Assume carattere prevalente il rifiuto del presunto genitore di sottoporsi all'esame del Dna
Non basta affermare di aver avuto una frequentazione amorosa senza rapporti sessuali per scampare alla dichiarazione di paternità, specie se il presunto padre si era rifiutato di eseguire l'esame ematologico e anche se la madre, all'epoca del concepimento, frequentava molti uomini. Lo ha sancito la Corte di cassazione che, con la sentenza 24361 del 29 ottobre 2013, ha respinto il ricorso di un presunto padre contro la decisione della Corte d'appello di Ancona che ha confermato la paternità naturale.

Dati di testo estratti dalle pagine
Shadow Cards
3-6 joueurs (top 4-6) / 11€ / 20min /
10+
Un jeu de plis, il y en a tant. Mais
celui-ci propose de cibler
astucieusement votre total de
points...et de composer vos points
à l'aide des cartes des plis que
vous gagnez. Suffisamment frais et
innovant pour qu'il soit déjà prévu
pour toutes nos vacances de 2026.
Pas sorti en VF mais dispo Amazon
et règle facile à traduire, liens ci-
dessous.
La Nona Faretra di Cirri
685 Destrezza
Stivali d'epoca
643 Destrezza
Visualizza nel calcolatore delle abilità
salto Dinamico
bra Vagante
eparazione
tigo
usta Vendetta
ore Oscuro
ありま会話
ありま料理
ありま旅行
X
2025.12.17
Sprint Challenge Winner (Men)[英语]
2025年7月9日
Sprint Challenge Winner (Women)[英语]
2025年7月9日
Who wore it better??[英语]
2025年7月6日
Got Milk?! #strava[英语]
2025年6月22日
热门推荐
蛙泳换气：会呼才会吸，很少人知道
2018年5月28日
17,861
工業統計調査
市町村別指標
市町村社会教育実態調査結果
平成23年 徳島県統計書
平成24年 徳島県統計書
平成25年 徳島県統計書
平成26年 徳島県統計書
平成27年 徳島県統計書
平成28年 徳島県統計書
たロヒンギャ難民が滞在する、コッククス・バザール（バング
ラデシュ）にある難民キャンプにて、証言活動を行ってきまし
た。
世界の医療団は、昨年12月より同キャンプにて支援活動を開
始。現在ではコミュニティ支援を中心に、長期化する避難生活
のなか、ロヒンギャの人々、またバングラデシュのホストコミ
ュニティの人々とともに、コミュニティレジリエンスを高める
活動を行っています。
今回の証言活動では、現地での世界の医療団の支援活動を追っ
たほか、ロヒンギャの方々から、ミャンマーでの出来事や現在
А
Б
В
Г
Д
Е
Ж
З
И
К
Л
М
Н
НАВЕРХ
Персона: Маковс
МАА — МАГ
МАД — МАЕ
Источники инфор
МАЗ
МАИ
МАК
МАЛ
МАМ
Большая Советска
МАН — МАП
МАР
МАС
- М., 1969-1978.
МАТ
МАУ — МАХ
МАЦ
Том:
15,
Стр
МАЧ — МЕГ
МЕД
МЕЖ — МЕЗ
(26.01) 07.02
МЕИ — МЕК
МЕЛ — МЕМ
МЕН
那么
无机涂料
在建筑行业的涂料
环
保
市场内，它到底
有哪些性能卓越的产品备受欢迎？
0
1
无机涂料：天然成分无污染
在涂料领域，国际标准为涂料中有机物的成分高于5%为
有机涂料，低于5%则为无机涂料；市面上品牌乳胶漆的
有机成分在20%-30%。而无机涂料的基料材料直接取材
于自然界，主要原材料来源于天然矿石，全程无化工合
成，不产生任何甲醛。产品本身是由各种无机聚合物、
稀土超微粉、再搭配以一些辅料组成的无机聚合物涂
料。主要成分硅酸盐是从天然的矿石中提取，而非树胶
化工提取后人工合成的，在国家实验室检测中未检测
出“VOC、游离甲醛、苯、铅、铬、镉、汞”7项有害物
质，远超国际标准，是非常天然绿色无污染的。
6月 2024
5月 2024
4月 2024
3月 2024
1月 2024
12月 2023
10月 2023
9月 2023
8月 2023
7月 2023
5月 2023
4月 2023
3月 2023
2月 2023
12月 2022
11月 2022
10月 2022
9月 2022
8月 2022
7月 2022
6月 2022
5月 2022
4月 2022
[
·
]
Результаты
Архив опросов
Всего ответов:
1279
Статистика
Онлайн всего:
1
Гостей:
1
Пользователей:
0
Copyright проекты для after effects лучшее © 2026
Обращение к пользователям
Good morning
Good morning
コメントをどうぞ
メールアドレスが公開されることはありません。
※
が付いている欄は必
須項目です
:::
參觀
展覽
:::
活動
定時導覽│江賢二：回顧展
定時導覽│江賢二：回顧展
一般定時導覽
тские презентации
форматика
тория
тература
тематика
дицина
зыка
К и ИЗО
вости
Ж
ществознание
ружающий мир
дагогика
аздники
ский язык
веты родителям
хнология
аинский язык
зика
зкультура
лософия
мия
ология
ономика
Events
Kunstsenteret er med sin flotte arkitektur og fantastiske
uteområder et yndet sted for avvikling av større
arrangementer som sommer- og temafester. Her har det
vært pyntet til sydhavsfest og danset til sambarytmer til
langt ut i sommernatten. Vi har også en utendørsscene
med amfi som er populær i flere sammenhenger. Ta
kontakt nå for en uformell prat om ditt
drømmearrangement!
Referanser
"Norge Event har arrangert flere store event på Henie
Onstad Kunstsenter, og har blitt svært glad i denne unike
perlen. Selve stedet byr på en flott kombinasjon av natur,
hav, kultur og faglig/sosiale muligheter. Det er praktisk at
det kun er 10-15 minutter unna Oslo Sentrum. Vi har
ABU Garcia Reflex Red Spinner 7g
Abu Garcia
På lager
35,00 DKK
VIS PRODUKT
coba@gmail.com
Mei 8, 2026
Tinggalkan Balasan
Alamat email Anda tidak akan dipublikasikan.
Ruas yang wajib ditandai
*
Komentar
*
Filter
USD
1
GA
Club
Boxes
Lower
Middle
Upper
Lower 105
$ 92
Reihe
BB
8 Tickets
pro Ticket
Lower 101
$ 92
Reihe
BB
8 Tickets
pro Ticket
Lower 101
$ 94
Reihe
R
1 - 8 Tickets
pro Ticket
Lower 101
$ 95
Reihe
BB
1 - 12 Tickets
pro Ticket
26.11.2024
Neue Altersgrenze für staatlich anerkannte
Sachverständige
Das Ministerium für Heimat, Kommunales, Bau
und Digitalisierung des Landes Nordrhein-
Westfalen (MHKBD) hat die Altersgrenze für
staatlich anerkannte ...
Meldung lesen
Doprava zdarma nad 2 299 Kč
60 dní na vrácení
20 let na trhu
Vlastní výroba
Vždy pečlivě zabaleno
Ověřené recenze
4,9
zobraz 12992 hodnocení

COSA FARAI >>
a) Indica se ciascuna affermazione concorda con il testo sulla dichiarazione di paternità, rispondendo sì o no e citando le parole decisive del testo: (i) la Corte di cassazione ha accolto il ricorso del presunto padre; (ii) la sentenza della Cassazione porta il numero 24361; (iii) la decisione impugnata era stata emessa dalla Corte d'appello di Roma.
b) Secondo il testo sulla dichiarazione di paternità, in quale data è stata emessa la sentenza della Corte di cassazione?
c) Prosegui il testo sulla dichiarazione di paternità a partire dalla sua ultima frase.
Le voci non servono per questo lavoro.

RISPOSTE AI COMPITI >>
a)
(i) No: "ha respinto il ricorso di un presunto padre".
(ii) Sì: "con la sentenza 24361 del 29 ottobre 2013".
(iii) No: "contro la decisione della Corte d'appello di Ancona".

b) Il 29 ottobre 2013.

c)
Il fatto
La prima sezione civile, in linea con la Corte marchigiana, ha osservato che ai fini dell'accertamento della paternità naturale può essere utilizzato ogni mezzo di prova (art. 269 Cc), circostanza da cui correlativamente discende che il giudice del merito può correttamente basare il proprio giudizio in ordine alla fondatezza della richiesta avente a oggetto l'effettiva esistenza di un rapporto di filiazione, anche su risultanze di valore probatorio soltanto indiziario. Per Piazza Cavour è ingiustificato il rifiuto dell'uomo di sottoporsi all'esame del Dna e, unito all'ammissione di avere avuto solo una “frequentazione amorosa” (anche se, a suo avviso, senza rapporti sessuali) con la madre, avvalora l'erroneità della linea difensiva e conferma la paternità. Ma non solo. È irrilevante anche il fatto che il ricorrente sostenga che la donna, all'epoca del concepimento, frequentasse anche “altri”. Pertanto, il ricorso è stato respinto.